ENTRIES PROVIDED Start Marker
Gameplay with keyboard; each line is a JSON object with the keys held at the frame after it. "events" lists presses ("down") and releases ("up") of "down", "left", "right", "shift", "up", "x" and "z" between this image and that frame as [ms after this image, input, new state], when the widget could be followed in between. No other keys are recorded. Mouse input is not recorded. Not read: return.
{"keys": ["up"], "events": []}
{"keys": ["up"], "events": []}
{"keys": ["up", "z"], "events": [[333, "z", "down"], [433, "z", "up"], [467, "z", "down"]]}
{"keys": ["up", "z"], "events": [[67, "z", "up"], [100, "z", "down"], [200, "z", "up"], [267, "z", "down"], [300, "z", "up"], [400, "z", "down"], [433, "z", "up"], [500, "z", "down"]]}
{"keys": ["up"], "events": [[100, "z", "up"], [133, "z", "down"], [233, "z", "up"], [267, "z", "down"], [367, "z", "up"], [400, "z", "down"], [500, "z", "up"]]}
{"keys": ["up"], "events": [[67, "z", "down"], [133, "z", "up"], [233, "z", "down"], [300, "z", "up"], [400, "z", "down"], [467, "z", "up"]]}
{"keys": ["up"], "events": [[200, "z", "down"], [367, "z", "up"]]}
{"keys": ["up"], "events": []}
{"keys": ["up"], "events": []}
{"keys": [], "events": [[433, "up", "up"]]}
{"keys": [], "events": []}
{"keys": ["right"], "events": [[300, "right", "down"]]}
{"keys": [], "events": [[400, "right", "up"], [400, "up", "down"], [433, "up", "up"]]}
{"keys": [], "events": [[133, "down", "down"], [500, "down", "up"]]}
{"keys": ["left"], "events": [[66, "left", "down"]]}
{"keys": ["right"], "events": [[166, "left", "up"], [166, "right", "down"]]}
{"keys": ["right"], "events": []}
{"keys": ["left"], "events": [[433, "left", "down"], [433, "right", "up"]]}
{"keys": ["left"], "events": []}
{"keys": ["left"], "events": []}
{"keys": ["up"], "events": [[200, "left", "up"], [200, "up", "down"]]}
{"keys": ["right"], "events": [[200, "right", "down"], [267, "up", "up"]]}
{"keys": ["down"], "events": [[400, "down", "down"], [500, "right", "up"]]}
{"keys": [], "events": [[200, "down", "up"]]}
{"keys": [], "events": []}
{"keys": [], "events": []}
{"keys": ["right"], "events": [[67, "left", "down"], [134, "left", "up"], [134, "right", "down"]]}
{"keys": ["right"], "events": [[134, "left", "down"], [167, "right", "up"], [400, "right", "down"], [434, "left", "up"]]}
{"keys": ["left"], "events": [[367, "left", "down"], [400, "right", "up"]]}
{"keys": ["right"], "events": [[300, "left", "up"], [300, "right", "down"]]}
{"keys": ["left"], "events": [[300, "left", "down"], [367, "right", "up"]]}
ENTRIES PROVIDED End Marker
# WORK ITEM:
The entries shown above must be restated word for word.

# SOLUTION:
Gameplay with keyboard; each line is a JSON object with the keys held at the frame after it. "events" lists presses ("down") and releases ("up") of "down", "left", "right", "shift", "up", "x" and "z" between this image and that frame as [ms after this image, input, new state], when the widget could be followed in between. No other keys are recorded. Mouse input is not recorded. Not read: return.
{"keys": ["up"], "events": []}
{"keys": ["up"], "events": []}
{"keys": ["up", "z"], "events": [[333, "z", "down"], [433, "z", "up"], [467, "z", "down"]]}
{"keys": ["up", "z"], "events": [[67, "z", "up"], [100, "z", "down"], [200, "z", "up"], [267, "z", "down"], [300, "z", "up"], [400, "z", "down"], [433, "z", "up"], [500, "z", "down"]]}
{"keys": ["up"], "events": [[100, "z", "up"], [133, "z", "down"], [233, "z", "up"], [267, "z", "down"], [367, "z", "up"], [400, "z", "down"], [500, "z", "up"]]}
{"keys": ["up"], "events": [[67, "z", "down"], [133, "z", "up"], [233, "z", "down"], [300, "z", "up"], [400, "z", "down"], [467, "z", "up"]]}
{"keys": ["up"], "events": [[200, "z", "down"], [367, "z", "up"]]}
{"keys": ["up"], "events": []}
{"keys": ["up"], "events": []}
{"keys": [], "events": [[433, "up", "up"]]}
{"keys": [], "events": []}
{"keys": ["right"], "events": [[300, "right", "down"]]}
{"keys": [], "events": [[400, "right", "up"], [400, "up", "down"], [433, "up", "up"]]}
{"keys": [], "events": [[133, "down", "down"], [500, "down", "up"]]}
{"keys": ["left"], "events": [[66, "left", "down"]]}
{"keys": ["right"], "events": [[166, "left", "up"], [166, "right", "down"]]}
{"keys": ["right"], "events": []}
{"keys": ["left"], "events": [[433, "left", "down"], [433, "right", "up"]]}
{"keys": ["left"], "events": []}
{"keys": ["left"], "events": []}
{"keys": ["up"], "events": [[200, "left", "up"], [200, "up", "down"]]}
{"keys": ["right"], "events": [[200, "right", "down"], [267, "up", "up"]]}
{"keys": ["down"], "events": [[400, "down", "down"], [500, "right", "up"]]}
{"keys": [], "events": [[200, "down", "up"]]}
{"keys": [], "events": []}
{"keys": [], "events": []}
{"keys": ["right"], "events": [[67, "left", "down"], [134, "left", "up"], [134, "right", "down"]]}
{"keys": ["right"], "events": [[134, "left", "down"], [167, "right", "up"], [400, "right", "down"], [434, "left", "up"]]}
{"keys": ["left"], "events": [[367, "left", "down"], [400, "right", "up"]]}
{"keys": ["right"], "events": [[300, "left", "up"], [300, "right", "down"]]}
{"keys": ["left"], "events": [[300, "left", "down"], [367, "right", "up"]]}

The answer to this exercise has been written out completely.